▸ WHAT THE EXERCISE ASKS
Write out every line of the entries below, reproducing each one without any change.

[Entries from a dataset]
● ● ● ●

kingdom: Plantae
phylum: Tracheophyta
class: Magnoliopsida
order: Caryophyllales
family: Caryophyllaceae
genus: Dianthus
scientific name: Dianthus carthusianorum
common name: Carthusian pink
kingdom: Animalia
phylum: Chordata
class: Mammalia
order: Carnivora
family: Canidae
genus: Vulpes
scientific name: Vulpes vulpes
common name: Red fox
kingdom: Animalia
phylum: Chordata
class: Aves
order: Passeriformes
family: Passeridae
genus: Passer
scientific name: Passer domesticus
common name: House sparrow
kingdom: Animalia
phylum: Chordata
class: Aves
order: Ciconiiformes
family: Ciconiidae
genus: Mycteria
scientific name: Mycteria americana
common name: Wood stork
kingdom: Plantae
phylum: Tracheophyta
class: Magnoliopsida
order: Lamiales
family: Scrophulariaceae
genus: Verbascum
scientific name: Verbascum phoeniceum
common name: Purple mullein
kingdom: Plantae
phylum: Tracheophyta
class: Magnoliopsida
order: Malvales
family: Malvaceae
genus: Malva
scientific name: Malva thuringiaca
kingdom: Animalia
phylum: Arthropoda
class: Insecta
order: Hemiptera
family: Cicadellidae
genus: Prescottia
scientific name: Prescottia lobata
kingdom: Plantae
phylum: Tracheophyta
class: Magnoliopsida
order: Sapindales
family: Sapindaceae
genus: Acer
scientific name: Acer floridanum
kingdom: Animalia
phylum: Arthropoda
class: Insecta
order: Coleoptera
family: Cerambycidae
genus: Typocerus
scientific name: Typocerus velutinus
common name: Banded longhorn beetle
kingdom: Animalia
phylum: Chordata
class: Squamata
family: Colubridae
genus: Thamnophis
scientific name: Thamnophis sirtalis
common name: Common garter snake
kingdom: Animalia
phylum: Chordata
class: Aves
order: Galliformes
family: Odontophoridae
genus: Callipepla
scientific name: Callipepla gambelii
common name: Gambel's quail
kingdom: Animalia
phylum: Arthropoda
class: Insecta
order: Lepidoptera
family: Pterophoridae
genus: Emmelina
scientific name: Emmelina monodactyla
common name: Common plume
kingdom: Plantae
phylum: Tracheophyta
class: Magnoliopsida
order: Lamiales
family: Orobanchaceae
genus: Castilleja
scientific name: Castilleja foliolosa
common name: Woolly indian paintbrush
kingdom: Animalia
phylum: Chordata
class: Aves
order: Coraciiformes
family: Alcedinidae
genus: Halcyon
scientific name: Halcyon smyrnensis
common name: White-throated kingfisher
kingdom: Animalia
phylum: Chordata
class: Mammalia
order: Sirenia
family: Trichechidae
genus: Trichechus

● ● ● ●

▸ IN RESPONSE
kingdom: Plantae
phylum: Tracheophyta
class: Magnoliopsida
order: Caryophyllales
family: Caryophyllaceae
genus: Dianthus
scientific name: Dianthus carthusianorum
common name: Carthusian pink
kingdom: Animalia
phylum: Chordata
class: Mammalia
order: Carnivora
family: Canidae
genus: Vulpes
scientific name: Vulpes vulpes
common name: Red fox
kingdom: Animalia
phylum: Chordata
class: Aves
order: Passeriformes
family: Passeridae
genus: Passer
scientific name: Passer domesticus
common name: House sparrow
kingdom: Animalia
phylum: Chordata
class: Aves
order: Ciconiiformes
family: Ciconiidae
genus: Mycteria
scientific name: Mycteria americana
common name: Wood stork
kingdom: Plantae
phylum: Tracheophyta
class: Magnoliopsida
order: Lamiales
family: Scrophulariaceae
genus: Verbascum
scientific name: Verbascum phoeniceum
common name: Purple mullein
kingdom: Plantae
phylum: Tracheophyta
class: Magnoliopsida
order: Malvales
family: Malvaceae
genus: Malva
scientific name: Malva thuringiaca
kingdom: Animalia
phylum: Arthropoda
class: Insecta
order: Hemiptera
family: Cicadellidae
genus: Prescottia
scientific name: Prescottia lobata
kingdom: Plantae
phylum: Tracheophyta
class: Magnoliopsida
order: Sapindales
family: Sapindaceae
genus: Acer
scientific name: Acer floridanum
kingdom: Animalia
phylum: Arthropoda
class: Insecta
order: Coleoptera
family: Cerambycidae
genus: Typocerus
scientific name: Typocerus velutinus
common name: Banded longhorn beetle
kingdom: Animalia
phylum: Chordata
class: Squamata
family: Colubridae
genus: Thamnophis
scientific name: Thamnophis sirtalis
common name: Common garter snake
kingdom: Animalia
phylum: Chordata
class: Aves
order: Galliformes
family: Odontophoridae
genus: Callipepla
scientific name: Callipepla gambelii
common name: Gambel's quail
kingdom: Animalia
phylum: Arthropoda
class: Insecta
order: Lepidoptera
family: Pterophoridae
genus: Emmelina
scientific name: Emmelina monodactyla
common name: Common plume
kingdom: Plantae
phylum: Tracheophyta
class: Magnoliopsida
order: Lamiales
family: Orobanchaceae
genus: Castilleja
scientific name: Castilleja foliolosa
common name: Woolly indian paintbrush
kingdom: Animalia
phylum: Chordata
class: Aves
order: Coraciiformes
family: Alcedinidae
genus: Halcyon
scientific name: Halcyon smyrnensis
common name: White-throated kingfisher
kingdom: Animalia
phylum: Chordata
class: Mammalia
order: Sirenia
family: Trichechidae
genus: Trichechus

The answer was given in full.